▶ [YOUR OBJECTIVE]: Could you reproduce everything from the start of the lines down to the line containing "то можно смело", swapping "NEW" for "SALE" and leaving the rest untouched?

═══ INPUT ═══

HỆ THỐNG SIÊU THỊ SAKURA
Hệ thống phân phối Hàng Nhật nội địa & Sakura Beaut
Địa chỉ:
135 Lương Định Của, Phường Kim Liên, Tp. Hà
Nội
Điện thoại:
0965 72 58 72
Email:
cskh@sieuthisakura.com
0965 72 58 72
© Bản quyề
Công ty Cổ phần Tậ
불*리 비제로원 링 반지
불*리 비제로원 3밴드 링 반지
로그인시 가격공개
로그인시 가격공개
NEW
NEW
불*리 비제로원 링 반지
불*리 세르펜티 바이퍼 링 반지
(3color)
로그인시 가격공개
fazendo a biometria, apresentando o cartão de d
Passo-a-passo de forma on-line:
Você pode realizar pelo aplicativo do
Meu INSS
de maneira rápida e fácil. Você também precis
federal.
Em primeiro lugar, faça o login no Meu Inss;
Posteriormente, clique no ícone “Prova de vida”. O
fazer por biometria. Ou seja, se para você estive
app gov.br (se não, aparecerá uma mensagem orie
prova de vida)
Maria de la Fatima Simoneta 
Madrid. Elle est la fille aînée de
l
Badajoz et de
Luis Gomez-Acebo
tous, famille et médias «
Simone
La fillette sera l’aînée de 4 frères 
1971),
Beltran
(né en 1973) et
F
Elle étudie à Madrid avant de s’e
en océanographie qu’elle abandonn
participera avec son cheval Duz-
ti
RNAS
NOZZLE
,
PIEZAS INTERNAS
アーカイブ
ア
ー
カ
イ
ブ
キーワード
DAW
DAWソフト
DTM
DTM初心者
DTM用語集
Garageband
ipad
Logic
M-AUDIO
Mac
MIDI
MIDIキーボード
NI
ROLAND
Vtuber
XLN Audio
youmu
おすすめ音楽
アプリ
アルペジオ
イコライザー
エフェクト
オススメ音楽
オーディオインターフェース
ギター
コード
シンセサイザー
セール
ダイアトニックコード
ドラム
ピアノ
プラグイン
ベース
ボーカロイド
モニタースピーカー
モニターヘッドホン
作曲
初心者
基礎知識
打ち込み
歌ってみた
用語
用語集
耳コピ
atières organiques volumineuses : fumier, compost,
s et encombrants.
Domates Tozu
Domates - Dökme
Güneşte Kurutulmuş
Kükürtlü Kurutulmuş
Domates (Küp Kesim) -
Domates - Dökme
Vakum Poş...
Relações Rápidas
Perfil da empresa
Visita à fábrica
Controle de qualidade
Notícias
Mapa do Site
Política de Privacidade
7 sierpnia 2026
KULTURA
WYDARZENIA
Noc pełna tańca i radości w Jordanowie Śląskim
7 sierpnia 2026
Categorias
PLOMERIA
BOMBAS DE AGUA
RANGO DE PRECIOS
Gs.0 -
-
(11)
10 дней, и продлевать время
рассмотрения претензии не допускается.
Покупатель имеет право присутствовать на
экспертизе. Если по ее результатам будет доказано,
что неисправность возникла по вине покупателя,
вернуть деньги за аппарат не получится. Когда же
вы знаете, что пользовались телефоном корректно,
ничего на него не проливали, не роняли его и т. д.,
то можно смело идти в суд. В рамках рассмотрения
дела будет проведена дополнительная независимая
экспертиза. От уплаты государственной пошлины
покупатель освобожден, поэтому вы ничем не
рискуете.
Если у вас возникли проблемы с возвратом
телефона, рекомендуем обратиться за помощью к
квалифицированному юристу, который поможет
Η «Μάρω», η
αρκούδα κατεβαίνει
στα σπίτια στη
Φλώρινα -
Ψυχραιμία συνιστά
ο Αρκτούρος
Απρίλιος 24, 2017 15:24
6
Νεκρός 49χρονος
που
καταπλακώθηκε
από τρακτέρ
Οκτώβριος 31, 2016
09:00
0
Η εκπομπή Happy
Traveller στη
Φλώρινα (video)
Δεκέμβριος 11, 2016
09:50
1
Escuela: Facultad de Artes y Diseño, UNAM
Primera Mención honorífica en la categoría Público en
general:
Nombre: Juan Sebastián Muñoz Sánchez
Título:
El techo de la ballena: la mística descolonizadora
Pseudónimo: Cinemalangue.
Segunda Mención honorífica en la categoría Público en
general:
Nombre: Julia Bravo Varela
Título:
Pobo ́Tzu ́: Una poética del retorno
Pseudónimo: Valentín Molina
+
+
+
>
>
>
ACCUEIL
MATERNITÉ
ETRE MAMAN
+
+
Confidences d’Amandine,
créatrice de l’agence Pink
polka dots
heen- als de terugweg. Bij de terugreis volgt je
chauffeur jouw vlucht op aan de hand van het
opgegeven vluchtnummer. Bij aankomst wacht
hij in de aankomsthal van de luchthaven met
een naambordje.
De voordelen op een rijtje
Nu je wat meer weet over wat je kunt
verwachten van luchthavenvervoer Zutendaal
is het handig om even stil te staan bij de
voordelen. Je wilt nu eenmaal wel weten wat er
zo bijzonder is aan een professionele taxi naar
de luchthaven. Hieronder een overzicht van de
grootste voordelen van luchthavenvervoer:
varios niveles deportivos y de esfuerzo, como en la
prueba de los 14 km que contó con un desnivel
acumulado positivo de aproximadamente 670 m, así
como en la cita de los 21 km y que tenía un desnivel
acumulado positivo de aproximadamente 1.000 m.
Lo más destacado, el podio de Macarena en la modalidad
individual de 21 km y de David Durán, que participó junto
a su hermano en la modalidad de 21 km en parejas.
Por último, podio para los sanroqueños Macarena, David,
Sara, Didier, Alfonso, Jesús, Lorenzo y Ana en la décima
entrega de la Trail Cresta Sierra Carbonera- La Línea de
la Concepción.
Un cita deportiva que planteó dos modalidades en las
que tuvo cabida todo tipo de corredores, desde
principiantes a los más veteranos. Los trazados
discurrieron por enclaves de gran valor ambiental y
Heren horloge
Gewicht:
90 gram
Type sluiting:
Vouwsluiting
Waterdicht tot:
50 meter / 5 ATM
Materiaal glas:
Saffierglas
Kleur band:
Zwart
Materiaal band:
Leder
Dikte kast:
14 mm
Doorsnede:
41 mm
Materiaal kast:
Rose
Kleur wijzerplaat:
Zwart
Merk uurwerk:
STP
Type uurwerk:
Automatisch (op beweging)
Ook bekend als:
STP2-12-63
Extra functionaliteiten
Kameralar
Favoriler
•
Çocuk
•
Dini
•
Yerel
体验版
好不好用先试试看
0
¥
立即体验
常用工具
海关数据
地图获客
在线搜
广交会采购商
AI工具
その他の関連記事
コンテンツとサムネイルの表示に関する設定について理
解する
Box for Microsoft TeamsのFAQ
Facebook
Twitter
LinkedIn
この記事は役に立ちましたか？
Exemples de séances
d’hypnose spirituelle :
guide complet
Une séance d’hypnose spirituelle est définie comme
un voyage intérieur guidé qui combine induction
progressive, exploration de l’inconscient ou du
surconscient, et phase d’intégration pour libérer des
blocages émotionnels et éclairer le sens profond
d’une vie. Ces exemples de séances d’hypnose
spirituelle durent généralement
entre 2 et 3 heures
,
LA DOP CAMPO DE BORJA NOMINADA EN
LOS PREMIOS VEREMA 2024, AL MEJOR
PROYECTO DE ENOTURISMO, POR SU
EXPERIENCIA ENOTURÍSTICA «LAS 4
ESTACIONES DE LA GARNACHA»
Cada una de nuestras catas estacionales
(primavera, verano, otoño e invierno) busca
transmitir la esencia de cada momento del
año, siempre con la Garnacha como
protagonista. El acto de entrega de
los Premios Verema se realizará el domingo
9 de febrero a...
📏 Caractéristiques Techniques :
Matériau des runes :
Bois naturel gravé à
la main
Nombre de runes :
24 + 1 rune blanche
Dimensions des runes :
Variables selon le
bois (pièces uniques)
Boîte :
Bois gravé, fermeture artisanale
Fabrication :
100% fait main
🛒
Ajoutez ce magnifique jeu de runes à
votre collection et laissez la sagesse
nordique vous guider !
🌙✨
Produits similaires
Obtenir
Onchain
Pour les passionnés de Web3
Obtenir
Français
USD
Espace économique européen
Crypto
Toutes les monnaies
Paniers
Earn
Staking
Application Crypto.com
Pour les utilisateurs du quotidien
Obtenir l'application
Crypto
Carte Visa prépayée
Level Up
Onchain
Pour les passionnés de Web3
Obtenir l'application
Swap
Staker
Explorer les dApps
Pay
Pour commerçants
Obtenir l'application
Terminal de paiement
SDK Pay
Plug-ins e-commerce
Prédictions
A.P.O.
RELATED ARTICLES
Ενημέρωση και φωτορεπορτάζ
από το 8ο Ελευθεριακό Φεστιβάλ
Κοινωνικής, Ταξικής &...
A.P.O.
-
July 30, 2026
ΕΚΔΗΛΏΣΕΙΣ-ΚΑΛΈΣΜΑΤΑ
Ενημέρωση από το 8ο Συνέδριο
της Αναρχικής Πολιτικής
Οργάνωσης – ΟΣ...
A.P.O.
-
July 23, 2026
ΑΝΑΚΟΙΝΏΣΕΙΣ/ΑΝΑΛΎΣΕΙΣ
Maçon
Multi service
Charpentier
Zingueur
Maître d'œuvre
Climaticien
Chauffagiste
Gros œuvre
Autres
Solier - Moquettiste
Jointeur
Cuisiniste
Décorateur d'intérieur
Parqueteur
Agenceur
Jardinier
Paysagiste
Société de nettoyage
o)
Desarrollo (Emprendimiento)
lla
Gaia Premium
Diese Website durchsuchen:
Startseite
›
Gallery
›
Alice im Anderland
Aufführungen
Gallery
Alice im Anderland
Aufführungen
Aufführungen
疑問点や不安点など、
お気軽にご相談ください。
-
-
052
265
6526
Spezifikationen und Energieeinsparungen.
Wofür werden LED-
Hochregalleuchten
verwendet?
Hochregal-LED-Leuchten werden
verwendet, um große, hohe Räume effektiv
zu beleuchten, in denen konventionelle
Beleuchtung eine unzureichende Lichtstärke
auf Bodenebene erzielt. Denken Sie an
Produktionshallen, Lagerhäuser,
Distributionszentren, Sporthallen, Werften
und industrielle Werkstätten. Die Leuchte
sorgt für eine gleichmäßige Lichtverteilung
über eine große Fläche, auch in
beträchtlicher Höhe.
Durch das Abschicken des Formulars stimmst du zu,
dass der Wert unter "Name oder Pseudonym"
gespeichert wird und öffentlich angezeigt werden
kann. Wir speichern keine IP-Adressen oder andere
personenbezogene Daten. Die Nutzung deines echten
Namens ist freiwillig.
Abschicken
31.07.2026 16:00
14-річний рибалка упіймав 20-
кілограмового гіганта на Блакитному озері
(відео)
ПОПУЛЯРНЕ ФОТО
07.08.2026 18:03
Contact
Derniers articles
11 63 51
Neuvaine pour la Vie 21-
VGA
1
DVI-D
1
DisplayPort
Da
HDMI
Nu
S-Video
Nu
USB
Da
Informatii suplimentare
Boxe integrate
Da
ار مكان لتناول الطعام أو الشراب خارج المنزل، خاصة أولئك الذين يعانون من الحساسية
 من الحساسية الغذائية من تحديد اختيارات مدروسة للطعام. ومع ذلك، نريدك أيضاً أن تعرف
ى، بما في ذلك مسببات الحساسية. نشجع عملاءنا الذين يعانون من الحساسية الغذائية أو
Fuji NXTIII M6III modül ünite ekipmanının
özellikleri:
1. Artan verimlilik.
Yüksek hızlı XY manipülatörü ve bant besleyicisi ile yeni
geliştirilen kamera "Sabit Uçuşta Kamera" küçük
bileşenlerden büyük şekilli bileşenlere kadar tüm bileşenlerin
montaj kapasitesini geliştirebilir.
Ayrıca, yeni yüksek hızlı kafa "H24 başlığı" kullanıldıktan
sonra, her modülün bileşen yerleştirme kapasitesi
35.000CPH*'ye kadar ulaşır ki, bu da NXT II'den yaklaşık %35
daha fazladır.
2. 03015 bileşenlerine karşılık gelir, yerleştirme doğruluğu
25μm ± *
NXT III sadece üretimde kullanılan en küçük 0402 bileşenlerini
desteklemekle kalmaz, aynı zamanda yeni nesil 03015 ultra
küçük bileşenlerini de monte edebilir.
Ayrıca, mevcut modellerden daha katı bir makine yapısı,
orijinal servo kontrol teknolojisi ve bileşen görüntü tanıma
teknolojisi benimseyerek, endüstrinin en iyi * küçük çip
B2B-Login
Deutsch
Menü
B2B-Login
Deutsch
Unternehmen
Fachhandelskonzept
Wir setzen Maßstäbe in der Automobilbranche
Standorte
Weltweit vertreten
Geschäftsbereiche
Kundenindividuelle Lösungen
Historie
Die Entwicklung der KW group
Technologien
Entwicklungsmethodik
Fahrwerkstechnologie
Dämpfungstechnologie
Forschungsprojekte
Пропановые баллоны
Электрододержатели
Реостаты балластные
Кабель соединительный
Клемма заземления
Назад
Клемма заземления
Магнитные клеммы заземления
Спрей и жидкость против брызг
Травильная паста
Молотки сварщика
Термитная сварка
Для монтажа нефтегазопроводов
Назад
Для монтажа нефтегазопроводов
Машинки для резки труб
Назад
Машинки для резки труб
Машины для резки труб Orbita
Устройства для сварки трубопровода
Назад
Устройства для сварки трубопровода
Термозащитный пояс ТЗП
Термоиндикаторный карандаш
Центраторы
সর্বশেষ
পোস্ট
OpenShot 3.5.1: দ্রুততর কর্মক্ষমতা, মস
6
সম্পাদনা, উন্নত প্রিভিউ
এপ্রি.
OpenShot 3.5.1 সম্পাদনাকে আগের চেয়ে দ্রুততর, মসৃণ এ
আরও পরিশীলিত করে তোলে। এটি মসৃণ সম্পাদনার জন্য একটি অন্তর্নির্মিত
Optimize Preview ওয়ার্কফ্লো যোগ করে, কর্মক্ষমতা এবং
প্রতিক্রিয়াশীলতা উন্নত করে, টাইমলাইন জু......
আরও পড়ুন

═══

▶ [TASK OUTPUT]:
HỆ THỐNG SIÊU THỊ SAKURA
Hệ thống phân phối Hàng Nhật nội địa & Sakura Beaut
Địa chỉ:
135 Lương Định Của, Phường Kim Liên, Tp. Hà
Nội
Điện thoại:
0965 72 58 72
Email:
cskh@sieuthisakura.com
0965 72 58 72
© Bản quyề
Công ty Cổ phần Tậ
불*리 비제로원 링 반지
불*리 비제로원 3밴드 링 반지
로그인시 가격공개
로그인시 가격공개
SALE
SALE
불*리 비제로원 링 반지
불*리 세르펜티 바이퍼 링 반지
(3color)
로그인시 가격공개
fazendo a biometria, apresentando o cartão de d
Passo-a-passo de forma on-line:
Você pode realizar pelo aplicativo do
Meu INSS
de maneira rápida e fácil. Você também precis
federal.
Em primeiro lugar, faça o login no Meu Inss;
Posteriormente, clique no ícone “Prova de vida”. O
fazer por biometria. Ou seja, se para você estive
app gov.br (se não, aparecerá uma mensagem orie
prova de vida)
Maria de la Fatima Simoneta 
Madrid. Elle est la fille aînée de
l
Badajoz et de
Luis Gomez-Acebo
tous, famille et médias «
Simone
La fillette sera l’aînée de 4 frères 
1971),
Beltran
(né en 1973) et
F
Elle étudie à Madrid avant de s’e
en océanographie qu’elle abandonn
participera avec son cheval Duz-
ti
RNAS
NOZZLE
,
PIEZAS INTERNAS
アーカイブ
ア
ー
カ
イ
ブ
キーワード
DAW
DAWソフト
DTM
DTM初心者
DTM用語集
Garageband
ipad
Logic
M-AUDIO
Mac
MIDI
MIDIキーボード
NI
ROLAND
Vtuber
XLN Audio
youmu
おすすめ音楽
アプリ
アルペジオ
イコライザー
エフェクト
オススメ音楽
オーディオインターフェース
ギター
コード
シンセサイザー
セール
ダイアトニックコード
ドラム
ピアノ
プラグイン
ベース
ボーカロイド
モニタースピーカー
モニターヘッドホン
作曲
初心者
基礎知識
打ち込み
歌ってみた
用語
用語集
耳コピ
atières organiques volumineuses : fumier, compost,
s et encombrants.
Domates Tozu
Domates - Dökme
Güneşte Kurutulmuş
Kükürtlü Kurutulmuş
Domates (Küp Kesim) -
Domates - Dökme
Vakum Poş...
Relações Rápidas
Perfil da empresa
Visita à fábrica
Controle de qualidade
Notícias
Mapa do Site
Política de Privacidade
7 sierpnia 2026
KULTURA
WYDARZENIA
Noc pełna tańca i radości w Jordanowie Śląskim
7 sierpnia 2026
Categorias
PLOMERIA
BOMBAS DE AGUA
RANGO DE PRECIOS
Gs.0 -
-
(11)
10 дней, и продлевать время
рассмотрения претензии не допускается.
Покупатель имеет право присутствовать на
экспертизе. Если по ее результатам будет доказано,
что неисправность возникла по вине покупателя,
вернуть деньги за аппарат не получится. Когда же
вы знаете, что пользовались телефоном корректно,
ничего на него не проливали, не роняли его и т. д.,
то можно смело идти в суд. В рамках рассмотрения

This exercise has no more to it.